To enable nat on VPP, I used the following commands:
nat44 add interface address TenGigabitEthernet19/0/3
nat addr-port-assignment-alg default
set interface nat44 in TenGigabitEthernet19/0/1 out TenGigabitEthernet19/0/3 output-feature
My first test is with one flow only in one direction. With that, I’m able to get 4.3Mpps. That’s’ exactly half of what we saw in the performance test without nat. It’s no surprise this is slower due to the additional work needed. Note that with Linux iptables I was seeing about 1.1Mpps.
A single flow for nat isn’t super representative of a real-life nat example where you’d be translating many sources. So for the next measurements, I’m using 255 different source IP addresses and 255 destination IP addresses as well as different port numbers; with this setup, the nat code is seeing about 16k sessions. I can now see the numbers go to 3.2Mpps; more flows mean more nat work. Interestingly, this number is exactly the same as I saw with iptables. There is however one big difference, with iptables the system was using about 29 cores. In this test, I’m only using two cores. That’s a low number of workers, and also the reason I’m capped. To remove that cap, I added more cores and validated that the VPP code scales horizontally. Eventually, I need 12 cores to run 14Mpps for a stable experience.
VPP forwarding with NAT test results
Below is the relevant VPP config to control the number of cores used by VPP. Also, I should note that I isolated the cores I allocated to VPP so that the kernel wouldn’t schedule anything else on it.
cpu {
main-core 1
# CPU placement:
corelist-workers 3–14
# Also added this to grub: isolcpus=3-31,34-63
}
dpdk {
dev default {
# RSS, number of queues
num-rx-queues 12
num-tx-queues 12
num-rx-desc 2048
num-tx-desc 2048
}
dev 0000:19:00.1
dev 0000:19:00.3
}
plugins {
plugin default { enable }
plugin dpdk_plugin.so { enable }
}
nat {
endpoint-dependent
translation hash buckets 1048576
translation hash memory 268435456
user hash buckets 1024
max translations per user 10000
}
Conclusion
In this blog, we looked at VPP from the FD.io project as a userland forwarding engine. VPP is one example of a kernel bypass method for processing packets. It works closely with and further augments DPDK.
We’ve seen that the VPP code is feature-rich, especially for a kernel bypass packet forwarder. Most of all, it’s crazy fast.
We need just three cores to have two NICs forward full line-rate (14Mpps) in both directions. Comparing that to the Linux kernel, which needed 26 cores, we see an almost 9x increase in performance.
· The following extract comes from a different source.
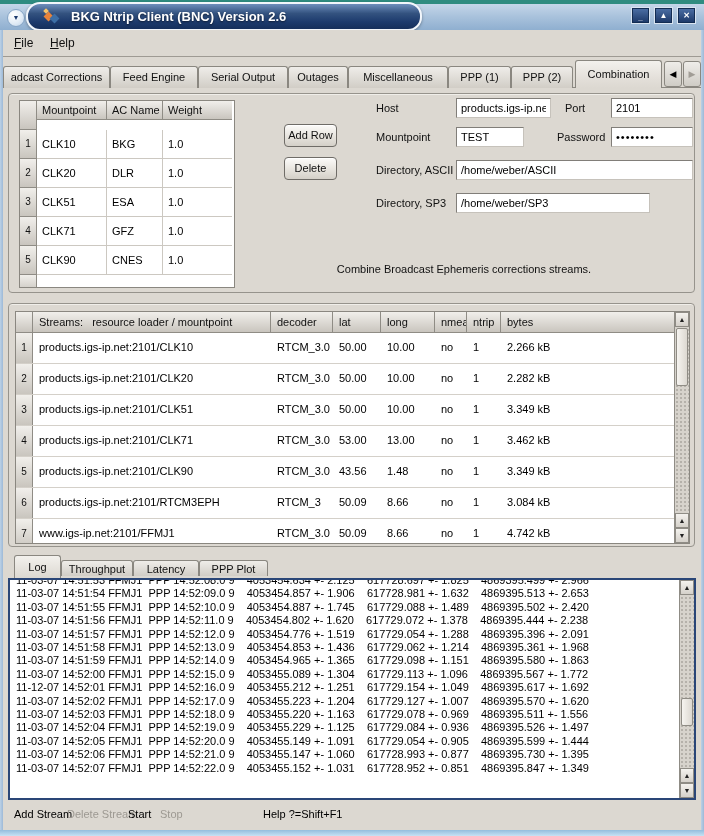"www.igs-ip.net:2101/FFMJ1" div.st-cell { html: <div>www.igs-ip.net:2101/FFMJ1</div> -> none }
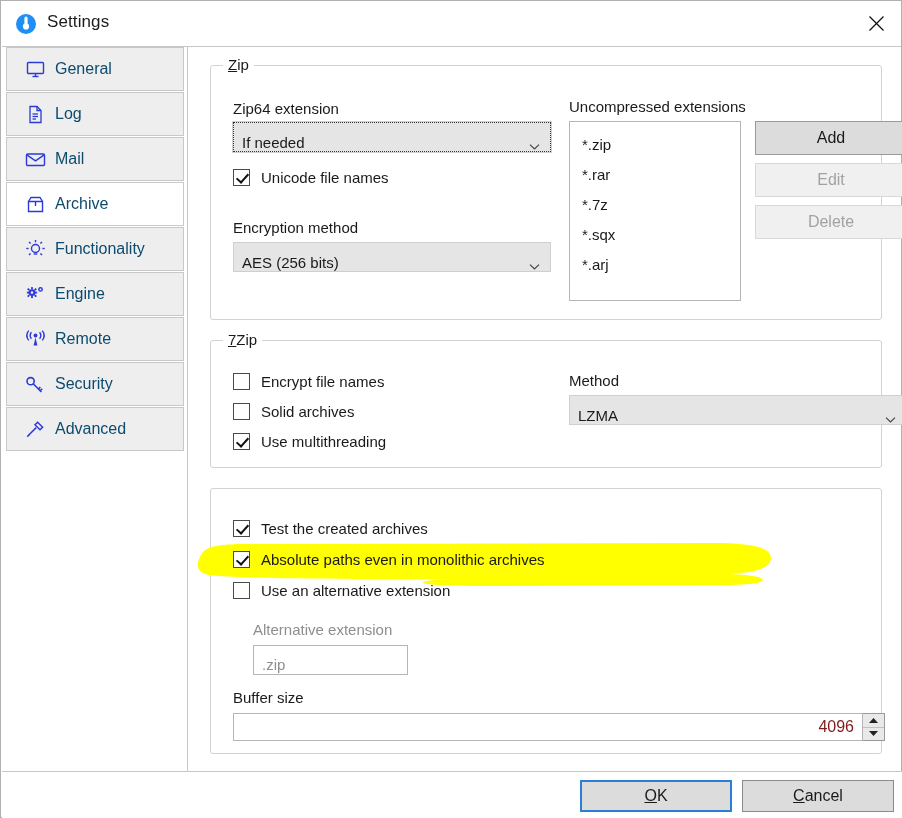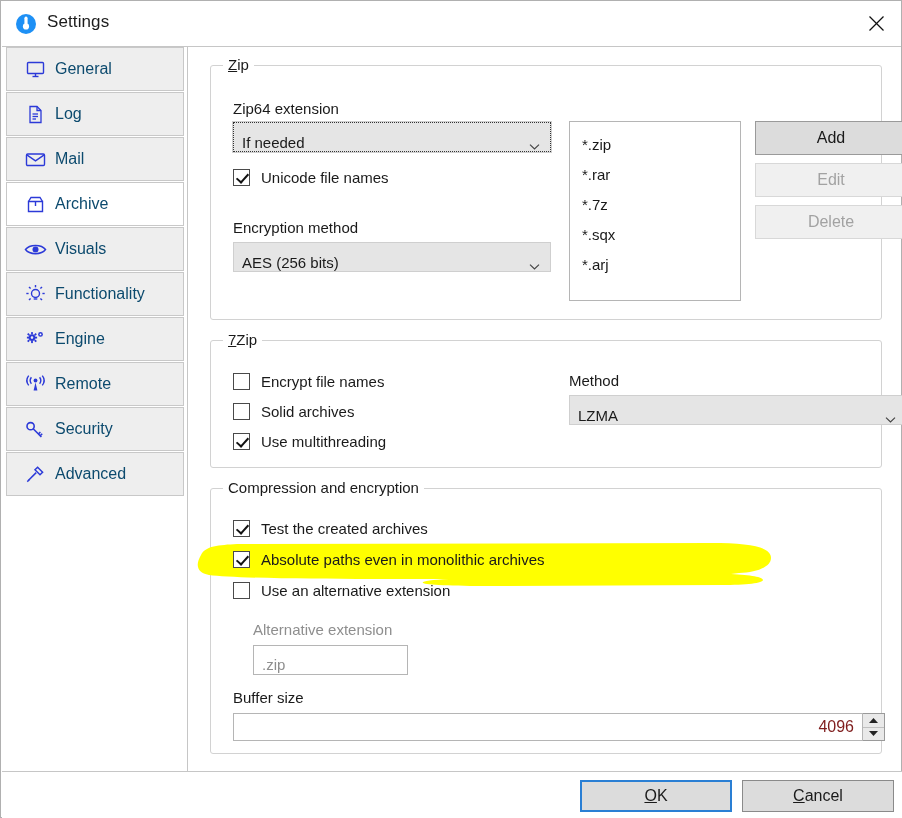"Uncompressed extensions" span.field-label { html: none -> <span>Uncompressed extensions</span> }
We noticed that the results were even better when using nat. In Linux, I wasn’t able to get any higher than 3.2Mpps for which I needed about 29 cores. With VPP we can do 3.2Mpps with just two cores and get to full line rate nat with 12 cores.
I think FD.io is an interesting and exciting project, and I’m a bit surprised it’s not more widely used. One of the reasons is likely that there’s a bit of a learning curve. But if you need high-performance packet forwarding, it’s certainly something to explore! Perhaps this is the start of your VPP project? if so, let me know!